Source document:
◆ ◆ ◆

Imagine if you will the crankcase sitting full of oil when the motor is not running. When it gets very cold, (with the exception of synthetic oil) the oil in the crankcase begins to thicken and takes on the consistency of butter. Now imagine the tine starter motor trying to turn the crankshaft, rods and pistons up and down in the cylinders through that solid butter. That is why you get the ugh, ugh sound when you start on a cold morning.

The first type of block heater is a simple element. They simply drain the coolant and knock out one of the frost plugs that come with every engine and replace it with the element device. A frost plug is in fact there to protect the engine against the coolant freezing in that if your anti freeze solution is not strong enough, it freezes and like water it expands. Rather than cracking the block itself, engines are designed with frost plugs which "burst" and allow the frozen coolant to expand without cracking the block itself and ruining the entire engine. When the block heater is plugged in, the element begins to heat the coolant and the warms and thins the oil allowing the engine to turn over easily.

An in line block heater has an element and a small pump and installs into the heater hose line. It then heats and pumps the warm coolant all through the cooling system, in turn warming the oil with the same effect on starting. An added bonus is the coolant in the heater core is also warmed and when you turn on the heater, you get instant warmth.

Synthetic oil does not thicken and will allow the start motor to turn over the engine, eliminating the need for a block heater, but the best of all worlds is when you use both a block heater and synthetic oil. The car starts like summer in very cold temperatures.

Hope that helps to understand the purpose and physics of a block heater.


----------



## Dr.G.

Sinc, thank you for your in-depth explanation.


----------



## SkyHook

.


----------



## winwintoo

For those REALLY cold mornings, keep a shop light handy too. Turn it on and stick it under the hood while you drink your last cup of coffee will usually provide enough heat if the block heater hasn't done it's job.

Or get a different car.

We had a Pontiac Firefly one winter that sat on the street and never got plugged in - it started every morning even in 40 below. Of course after it started and you got moving in it, it was only a little better than walking, but still.

Good luck on the move to Edmonton - bit of culture shock, but I'm sure you'll adjust.

Sinc is right about waiting until you get there to worry about a block heater - they at least know what a block heater is and will know how to install it.

Take care, Margaret


----------



## kps

Diesels have a harder time starting in extreme cold...a block heater is a must. Some newer diesels and most consumer diesels come with 'glow-plugs', but in some circumstances they may wear down the battery and then ---you're screwed. Diesel fuel also 'gells' or 'waxes' and will glog filters, so a fuel heater can help there. I once gelled up in North Dakota at -35F...not a pleasant experience when you're sleeping and wake up to your idling truck dying a slow death.:lmao:


----------



## SkyHook

.

◆ ◆ ◆

Data to examine:
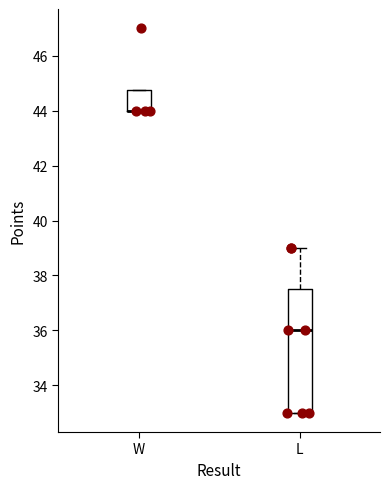

Reading left to right, read every box against the y-axis: the position of its median line, the range the box covers, and the ends of its whiskers. The values are not printed on the chart, so give them approximately, as read against the axis.

W: median 44.0 (drawn on the box's lower edge), box 44.0 to 44.8, whiskers 44.0 to 44.8
L: median 36.0, box 33.0 to 37.6, whiskers 33.0 to 39.0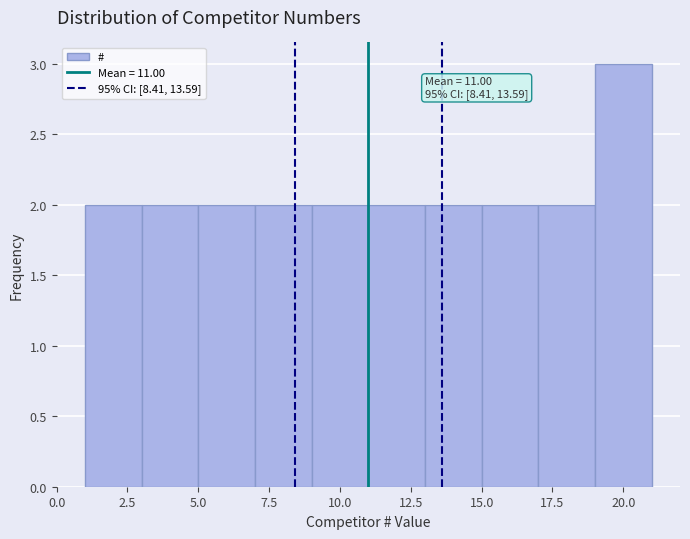

Which range on the x-axis has the tallest bar?

19 to 21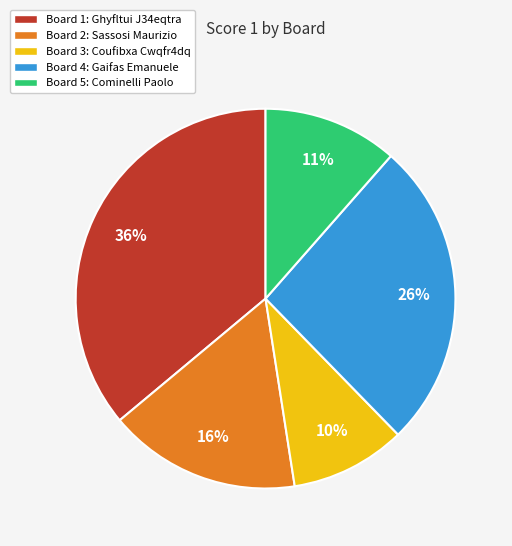

To the nearest percent, what is the average slice percentage?

20%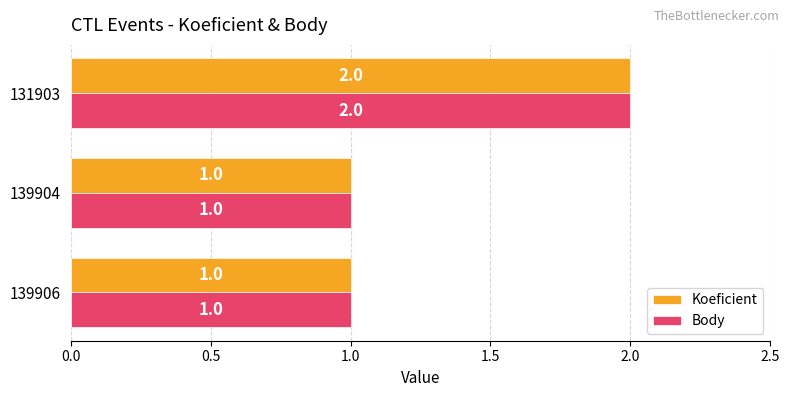

Which label corresponds to the largest value in the chart?

131903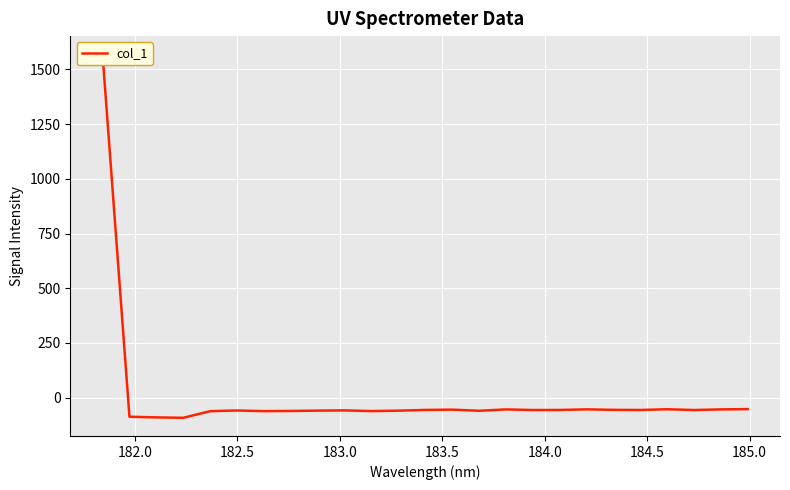

What is the sum of all values?

89.3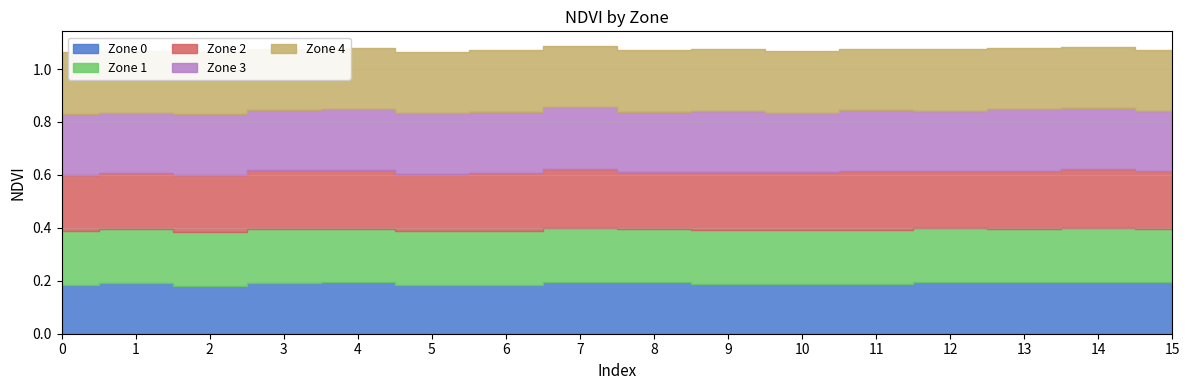

How many data points does each series have?

16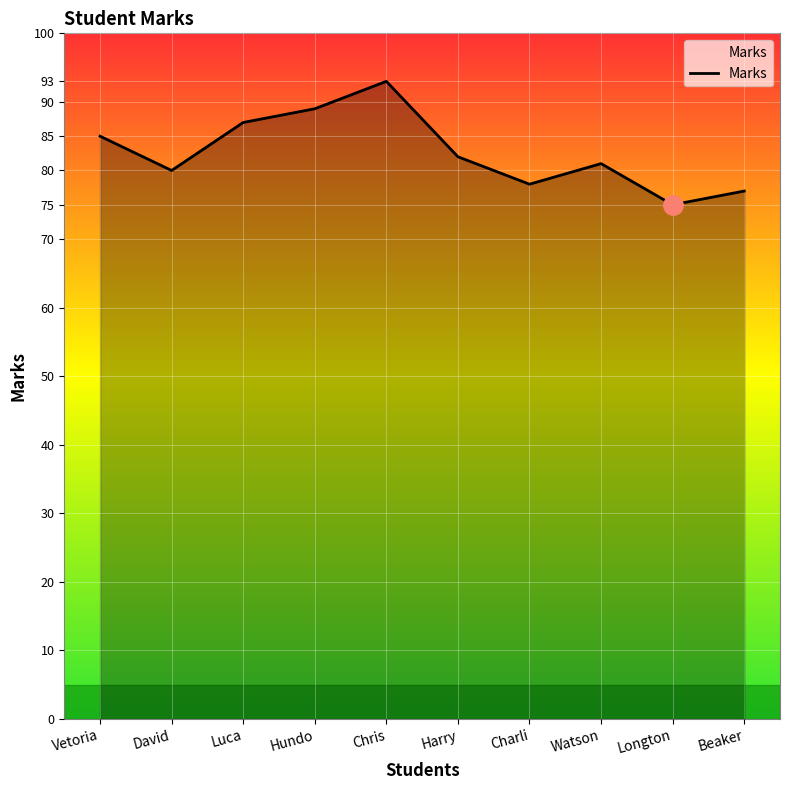

The value at Hundo is 89. True or false?

True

◆ ◆ ◆

Problems to solve:
1 – Answer these about the block heater thread:
(a) What does a frost plug do when the coolant freezes?
(b) Where is an in-line block heater installed?
(c) At what temperature did the diesel described by kps gel up in North Dakota?
2 – Pick up the block heater thread after its last post and write the next part.
The material that comes after the text stands apart from it and has no connection to the thread.

Answers below:
1 –
(a) It bursts and lets the frozen coolant expand without cracking the block.
(b) It installs into the heater hose line.
(c) At -35F.

2 –
----------



## PenguinBoy

SkyHook said:


> Something not mentioned is that it pays to keep tire pressure accurate. A lot of people with soft tires wake up to flat tires after a cold night. Tire beads leak and pop worse now that creeping corrosion is a given with light alloy wheels.


Low profile tires also exacerbate the problem as they have a lower volume of air in them, so temperature changes cause wider fluctuations in pressure.

If you are considering separate winter tires it is worth looking into a set of steel rims in a -1 size. They will perform better, and you will protect your alloys from corrosion.


----------



## kps

SkyHook said:


> I wasn't aware you could get a diesel road vehicle <i>without</I> glow plugs. Please name an example.


Pretty much all large commercial diesels...CAT, DD, Cummins. Although recently some of their smaller engines come with glow plugs.

If you look at most large trucks, they will have a 'male' plug in socket (usually with a chrome cover) for an extension cord. Usually someplace on the driver-side of the vehicle, like around the step faring or thereabouts.

Like in this image of a Freightliner. The plug-in is directly below the door and to the left of the name plate.

http://www.truckweb.ca/images/Stephane/Freightliner/XTL-18014.JPG


----------



## SkyHook

.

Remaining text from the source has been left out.